■ **SELECTED EXCERPT**
▼▼▼
Using git, is there a good way to get the latest from upstream and re-apply our downstream changes? Instead of merging the upstream branch into the downstream branch that already contains our downstream changes, re-applying our downstream changes to the new upstream would be more efficient.
I have a situation I imagine isn't unique: we have changes in our downstream branch that the upstream won't or hasn't yet accepted, but we need to keep periodically getting (very large) upstream changes from a team much much larger (by orders of magnitude) than ours.
It is much better for us adapt our downstream code changes to the upstream changes - and not vice versa - since the other way would be much more work in the long run each merge. Re-applying our downstream changes (and adapting them to the new upstream) is much cleaner and safer than merging the upstream changes into our downstream changes, and allows us to better review how our downstream changes modify the new upstream.
The traditional merge upstream into downstream method would be:
git checkout origin/master
git merge upstream/master
, resolving conflicts between new upstream changes and our downstream changes
A labor-intensive method to re-apply downstream changes over the new upstream could be:
- Create a list of downstream changes to keep via
git log
- let's call it the keep list - Replace contents of origin/master with upstream/master: git command for making one branch like another
- git cherry-pick each old change from the keep list back into origin/master, resolving conflicts
One way of thinking about it - we need something similar to git rebase
but that works with "public" non-local branches, rebasing downstream/master using latest upstream/master. git rebase
itself is usually not acceptable since it would break the golden rule of rebasing - never rebase a "public" branch.
Anyone have a better method? Thanks in advance!
▲▲▲
■ **DATA EXCERPTS**
▼▼▼
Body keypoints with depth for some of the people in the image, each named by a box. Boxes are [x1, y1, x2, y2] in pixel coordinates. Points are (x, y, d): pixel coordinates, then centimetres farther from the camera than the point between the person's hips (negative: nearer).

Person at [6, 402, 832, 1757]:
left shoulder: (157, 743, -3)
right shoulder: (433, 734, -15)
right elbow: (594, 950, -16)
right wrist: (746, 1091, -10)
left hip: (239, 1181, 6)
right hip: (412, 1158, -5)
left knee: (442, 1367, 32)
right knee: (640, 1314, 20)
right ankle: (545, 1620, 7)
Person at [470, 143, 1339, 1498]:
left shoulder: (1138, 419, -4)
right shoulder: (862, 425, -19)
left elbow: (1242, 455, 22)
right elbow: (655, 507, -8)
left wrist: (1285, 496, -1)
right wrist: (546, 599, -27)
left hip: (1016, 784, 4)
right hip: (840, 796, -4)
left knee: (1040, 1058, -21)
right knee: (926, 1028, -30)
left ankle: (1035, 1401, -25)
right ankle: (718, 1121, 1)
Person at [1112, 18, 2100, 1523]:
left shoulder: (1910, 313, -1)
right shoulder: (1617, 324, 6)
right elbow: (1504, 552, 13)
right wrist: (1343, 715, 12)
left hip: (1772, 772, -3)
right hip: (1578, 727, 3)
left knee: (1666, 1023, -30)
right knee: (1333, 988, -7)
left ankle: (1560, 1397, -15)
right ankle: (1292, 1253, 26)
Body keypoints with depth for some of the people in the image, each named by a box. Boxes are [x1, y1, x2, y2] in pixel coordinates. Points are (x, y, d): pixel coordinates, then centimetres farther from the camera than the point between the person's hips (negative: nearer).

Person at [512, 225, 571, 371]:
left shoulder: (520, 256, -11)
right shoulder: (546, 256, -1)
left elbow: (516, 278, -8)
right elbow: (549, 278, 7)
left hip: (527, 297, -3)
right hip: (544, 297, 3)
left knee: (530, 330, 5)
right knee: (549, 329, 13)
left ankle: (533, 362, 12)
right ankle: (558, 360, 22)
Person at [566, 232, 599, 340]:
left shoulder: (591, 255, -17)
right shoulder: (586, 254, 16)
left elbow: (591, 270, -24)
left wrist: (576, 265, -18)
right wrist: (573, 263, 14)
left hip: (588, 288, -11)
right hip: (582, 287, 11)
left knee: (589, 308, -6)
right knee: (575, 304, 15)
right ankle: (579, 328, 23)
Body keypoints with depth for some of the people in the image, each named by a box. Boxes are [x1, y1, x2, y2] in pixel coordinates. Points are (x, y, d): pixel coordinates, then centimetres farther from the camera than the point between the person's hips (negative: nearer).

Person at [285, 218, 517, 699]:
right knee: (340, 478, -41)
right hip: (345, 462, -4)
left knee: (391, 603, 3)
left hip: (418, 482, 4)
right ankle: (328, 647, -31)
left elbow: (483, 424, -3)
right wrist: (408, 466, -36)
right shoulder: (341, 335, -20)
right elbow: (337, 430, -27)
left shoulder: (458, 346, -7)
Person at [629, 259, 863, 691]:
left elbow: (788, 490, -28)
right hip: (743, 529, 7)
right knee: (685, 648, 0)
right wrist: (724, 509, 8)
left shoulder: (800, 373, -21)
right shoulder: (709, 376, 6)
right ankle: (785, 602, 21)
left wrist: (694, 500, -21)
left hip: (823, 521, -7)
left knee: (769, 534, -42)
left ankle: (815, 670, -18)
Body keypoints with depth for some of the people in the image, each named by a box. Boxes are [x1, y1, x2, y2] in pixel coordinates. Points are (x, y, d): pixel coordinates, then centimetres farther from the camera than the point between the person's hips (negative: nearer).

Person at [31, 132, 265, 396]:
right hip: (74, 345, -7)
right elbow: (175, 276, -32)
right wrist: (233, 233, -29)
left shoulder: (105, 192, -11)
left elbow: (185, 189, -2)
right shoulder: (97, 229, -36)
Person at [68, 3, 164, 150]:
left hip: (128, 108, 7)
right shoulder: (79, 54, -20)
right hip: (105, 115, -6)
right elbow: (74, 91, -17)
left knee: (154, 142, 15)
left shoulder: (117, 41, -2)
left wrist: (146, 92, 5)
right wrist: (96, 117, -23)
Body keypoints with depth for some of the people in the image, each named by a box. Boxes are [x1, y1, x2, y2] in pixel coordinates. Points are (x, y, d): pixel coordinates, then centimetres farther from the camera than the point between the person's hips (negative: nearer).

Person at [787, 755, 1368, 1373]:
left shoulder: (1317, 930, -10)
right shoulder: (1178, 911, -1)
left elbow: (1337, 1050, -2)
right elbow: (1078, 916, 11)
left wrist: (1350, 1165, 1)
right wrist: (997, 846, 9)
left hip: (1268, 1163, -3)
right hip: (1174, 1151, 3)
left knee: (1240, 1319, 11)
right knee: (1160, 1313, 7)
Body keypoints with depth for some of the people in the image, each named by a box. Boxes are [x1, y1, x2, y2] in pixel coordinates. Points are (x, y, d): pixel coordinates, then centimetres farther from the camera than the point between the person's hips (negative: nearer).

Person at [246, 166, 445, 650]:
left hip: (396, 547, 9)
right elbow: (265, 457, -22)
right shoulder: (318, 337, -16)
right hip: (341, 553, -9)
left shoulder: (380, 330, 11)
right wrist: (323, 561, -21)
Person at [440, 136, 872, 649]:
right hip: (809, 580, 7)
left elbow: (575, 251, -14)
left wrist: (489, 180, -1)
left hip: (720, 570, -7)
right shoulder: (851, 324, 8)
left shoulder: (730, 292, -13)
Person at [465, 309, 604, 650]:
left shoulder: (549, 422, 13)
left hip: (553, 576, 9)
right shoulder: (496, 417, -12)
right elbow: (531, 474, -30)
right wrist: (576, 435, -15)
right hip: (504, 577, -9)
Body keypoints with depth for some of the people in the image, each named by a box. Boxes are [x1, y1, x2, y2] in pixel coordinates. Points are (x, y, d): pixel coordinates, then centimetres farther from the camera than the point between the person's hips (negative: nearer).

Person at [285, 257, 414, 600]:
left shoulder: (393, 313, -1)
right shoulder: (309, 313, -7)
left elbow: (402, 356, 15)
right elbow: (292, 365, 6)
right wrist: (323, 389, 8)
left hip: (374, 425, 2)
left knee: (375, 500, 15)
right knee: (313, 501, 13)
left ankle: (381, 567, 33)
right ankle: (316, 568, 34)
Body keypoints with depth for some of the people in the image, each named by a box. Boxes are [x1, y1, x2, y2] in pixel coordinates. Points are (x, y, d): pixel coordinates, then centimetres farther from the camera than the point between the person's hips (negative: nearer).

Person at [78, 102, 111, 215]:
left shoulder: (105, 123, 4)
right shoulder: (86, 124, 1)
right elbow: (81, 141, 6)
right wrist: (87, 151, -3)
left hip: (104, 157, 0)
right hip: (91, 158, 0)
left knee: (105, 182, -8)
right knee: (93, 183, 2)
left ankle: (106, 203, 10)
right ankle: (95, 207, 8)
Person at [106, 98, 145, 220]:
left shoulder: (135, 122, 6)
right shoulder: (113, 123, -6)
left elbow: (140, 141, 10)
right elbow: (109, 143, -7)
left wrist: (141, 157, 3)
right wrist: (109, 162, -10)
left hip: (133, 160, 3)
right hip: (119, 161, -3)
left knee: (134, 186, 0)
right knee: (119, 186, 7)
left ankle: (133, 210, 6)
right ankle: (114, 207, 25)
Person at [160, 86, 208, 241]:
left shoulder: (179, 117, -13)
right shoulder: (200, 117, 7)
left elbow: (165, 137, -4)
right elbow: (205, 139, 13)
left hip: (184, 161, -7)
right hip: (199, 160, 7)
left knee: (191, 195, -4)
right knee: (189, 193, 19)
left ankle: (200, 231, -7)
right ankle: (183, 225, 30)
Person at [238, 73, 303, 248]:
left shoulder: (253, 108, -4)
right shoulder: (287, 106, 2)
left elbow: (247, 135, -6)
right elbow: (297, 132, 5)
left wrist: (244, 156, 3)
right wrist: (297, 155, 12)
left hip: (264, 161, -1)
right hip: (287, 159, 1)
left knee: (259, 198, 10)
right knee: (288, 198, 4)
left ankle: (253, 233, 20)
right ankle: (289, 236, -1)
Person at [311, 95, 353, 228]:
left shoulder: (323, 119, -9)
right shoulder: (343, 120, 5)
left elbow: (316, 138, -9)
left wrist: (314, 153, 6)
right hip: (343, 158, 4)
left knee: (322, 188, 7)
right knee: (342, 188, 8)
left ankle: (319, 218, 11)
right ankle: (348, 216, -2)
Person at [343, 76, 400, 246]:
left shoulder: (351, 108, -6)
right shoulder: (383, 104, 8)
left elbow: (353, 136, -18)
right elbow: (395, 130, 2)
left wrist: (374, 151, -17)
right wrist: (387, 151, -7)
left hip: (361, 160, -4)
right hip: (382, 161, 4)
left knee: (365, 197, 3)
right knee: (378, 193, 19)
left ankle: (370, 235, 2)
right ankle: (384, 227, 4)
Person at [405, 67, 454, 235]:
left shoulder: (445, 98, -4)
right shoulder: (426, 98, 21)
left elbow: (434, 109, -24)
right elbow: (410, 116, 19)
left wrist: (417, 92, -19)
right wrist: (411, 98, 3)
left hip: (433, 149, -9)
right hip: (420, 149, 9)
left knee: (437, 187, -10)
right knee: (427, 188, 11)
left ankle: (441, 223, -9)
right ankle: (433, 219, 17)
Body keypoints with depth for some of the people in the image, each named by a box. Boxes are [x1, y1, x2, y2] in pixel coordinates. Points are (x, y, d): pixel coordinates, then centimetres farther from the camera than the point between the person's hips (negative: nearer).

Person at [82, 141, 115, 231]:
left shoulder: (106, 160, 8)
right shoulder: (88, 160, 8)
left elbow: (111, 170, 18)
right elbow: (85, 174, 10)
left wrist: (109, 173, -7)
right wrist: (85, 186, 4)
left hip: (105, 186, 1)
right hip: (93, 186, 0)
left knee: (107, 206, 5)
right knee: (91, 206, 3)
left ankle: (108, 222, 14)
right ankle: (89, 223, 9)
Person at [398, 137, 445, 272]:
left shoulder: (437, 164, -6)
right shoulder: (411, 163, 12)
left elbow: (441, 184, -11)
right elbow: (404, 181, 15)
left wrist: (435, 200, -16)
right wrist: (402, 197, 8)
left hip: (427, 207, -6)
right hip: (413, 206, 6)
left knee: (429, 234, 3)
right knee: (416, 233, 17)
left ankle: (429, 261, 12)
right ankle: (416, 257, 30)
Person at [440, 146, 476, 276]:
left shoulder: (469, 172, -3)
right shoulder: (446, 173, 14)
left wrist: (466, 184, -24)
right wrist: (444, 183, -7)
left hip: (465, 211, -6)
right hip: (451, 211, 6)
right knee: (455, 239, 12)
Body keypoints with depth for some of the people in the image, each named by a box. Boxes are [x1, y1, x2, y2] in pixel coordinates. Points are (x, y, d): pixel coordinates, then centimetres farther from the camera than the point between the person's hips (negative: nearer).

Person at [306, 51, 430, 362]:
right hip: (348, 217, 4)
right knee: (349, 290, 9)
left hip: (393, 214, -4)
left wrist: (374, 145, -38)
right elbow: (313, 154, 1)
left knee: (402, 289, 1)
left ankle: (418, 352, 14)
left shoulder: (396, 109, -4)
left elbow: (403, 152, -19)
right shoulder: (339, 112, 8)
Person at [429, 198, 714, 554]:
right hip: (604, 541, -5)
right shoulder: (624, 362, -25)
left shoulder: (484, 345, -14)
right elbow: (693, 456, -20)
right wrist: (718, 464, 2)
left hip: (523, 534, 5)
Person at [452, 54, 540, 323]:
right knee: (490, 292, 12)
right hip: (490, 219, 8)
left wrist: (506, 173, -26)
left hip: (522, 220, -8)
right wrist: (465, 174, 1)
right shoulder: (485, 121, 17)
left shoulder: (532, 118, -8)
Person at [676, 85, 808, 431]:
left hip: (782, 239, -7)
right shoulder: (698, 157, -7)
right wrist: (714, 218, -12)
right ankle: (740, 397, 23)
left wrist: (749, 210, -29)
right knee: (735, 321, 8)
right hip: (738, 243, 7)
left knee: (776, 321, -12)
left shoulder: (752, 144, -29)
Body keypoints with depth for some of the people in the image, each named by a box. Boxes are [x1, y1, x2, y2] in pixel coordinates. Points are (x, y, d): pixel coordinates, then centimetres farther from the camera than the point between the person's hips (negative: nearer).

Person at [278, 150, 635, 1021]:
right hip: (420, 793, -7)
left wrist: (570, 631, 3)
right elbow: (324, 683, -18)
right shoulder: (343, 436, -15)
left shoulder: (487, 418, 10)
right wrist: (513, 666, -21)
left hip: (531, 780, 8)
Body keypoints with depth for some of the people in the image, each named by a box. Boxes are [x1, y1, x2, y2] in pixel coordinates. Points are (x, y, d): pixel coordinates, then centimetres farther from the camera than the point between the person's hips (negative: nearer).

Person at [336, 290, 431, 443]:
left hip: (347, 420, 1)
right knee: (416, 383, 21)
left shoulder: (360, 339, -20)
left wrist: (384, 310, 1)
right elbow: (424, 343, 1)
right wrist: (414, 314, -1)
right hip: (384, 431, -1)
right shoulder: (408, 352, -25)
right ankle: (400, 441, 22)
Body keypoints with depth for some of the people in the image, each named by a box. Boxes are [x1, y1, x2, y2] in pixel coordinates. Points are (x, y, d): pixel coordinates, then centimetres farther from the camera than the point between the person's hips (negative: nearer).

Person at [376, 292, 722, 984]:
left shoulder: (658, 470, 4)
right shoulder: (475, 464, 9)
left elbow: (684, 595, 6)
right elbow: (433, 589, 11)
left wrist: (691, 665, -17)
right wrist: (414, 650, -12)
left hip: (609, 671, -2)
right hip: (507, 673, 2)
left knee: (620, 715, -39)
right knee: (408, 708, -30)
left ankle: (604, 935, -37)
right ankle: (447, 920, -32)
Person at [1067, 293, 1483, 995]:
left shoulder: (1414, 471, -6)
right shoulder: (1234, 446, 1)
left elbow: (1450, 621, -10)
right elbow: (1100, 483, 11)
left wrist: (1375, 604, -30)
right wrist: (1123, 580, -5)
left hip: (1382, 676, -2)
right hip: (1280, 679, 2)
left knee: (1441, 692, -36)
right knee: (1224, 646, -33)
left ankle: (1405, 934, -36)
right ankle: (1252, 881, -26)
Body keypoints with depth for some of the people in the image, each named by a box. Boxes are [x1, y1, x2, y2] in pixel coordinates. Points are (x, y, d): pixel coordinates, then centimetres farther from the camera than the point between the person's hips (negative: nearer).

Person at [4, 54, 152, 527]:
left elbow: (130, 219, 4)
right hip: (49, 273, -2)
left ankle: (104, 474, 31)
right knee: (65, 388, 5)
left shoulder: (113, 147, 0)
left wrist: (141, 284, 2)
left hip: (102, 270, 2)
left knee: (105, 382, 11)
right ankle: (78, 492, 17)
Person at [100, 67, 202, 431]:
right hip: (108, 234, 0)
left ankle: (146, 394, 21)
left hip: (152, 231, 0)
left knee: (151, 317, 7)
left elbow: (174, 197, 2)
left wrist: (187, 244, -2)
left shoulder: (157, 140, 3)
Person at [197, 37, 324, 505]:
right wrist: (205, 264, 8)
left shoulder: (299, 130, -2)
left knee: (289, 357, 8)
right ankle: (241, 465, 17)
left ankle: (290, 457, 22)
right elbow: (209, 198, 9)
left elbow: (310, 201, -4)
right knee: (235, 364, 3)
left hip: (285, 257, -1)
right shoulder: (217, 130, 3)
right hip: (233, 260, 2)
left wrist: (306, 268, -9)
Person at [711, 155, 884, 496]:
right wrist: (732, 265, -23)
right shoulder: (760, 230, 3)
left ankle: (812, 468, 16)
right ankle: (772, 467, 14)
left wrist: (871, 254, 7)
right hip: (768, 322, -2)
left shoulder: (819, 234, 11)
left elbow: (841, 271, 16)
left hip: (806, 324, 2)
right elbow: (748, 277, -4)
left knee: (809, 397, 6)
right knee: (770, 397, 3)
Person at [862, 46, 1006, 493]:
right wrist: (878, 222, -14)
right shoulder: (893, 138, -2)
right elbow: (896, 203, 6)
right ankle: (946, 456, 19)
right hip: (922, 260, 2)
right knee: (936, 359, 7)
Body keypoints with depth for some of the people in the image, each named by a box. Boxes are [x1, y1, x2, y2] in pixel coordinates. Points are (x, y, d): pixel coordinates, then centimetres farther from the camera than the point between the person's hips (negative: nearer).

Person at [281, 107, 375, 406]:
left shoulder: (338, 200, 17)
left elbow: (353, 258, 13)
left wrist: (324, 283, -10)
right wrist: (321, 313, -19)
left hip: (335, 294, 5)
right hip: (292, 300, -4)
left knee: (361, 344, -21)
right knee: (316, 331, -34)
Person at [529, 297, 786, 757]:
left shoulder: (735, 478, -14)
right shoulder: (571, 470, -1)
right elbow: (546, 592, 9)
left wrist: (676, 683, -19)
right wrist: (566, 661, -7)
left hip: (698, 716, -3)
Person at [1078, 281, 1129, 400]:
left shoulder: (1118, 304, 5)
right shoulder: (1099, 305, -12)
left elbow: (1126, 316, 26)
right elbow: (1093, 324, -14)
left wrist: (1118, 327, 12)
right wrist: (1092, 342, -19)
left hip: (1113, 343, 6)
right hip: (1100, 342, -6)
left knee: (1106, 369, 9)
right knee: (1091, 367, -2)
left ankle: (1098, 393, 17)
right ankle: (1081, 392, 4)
▲▲▲
■ **WHAT THE TASK ASKS**
Answer these about the git question:
1. What is called the golden rule of rebasing?
2. What name is given to the list of downstream changes to keep?
3. Which two commands make up the traditional merge method?
The lines come from a different source than the text.

■ **FINAL ANSWER**
1. Never rebase a "public" branch.
2. The keep list.
3. git checkout origin/master and git merge upstream/master.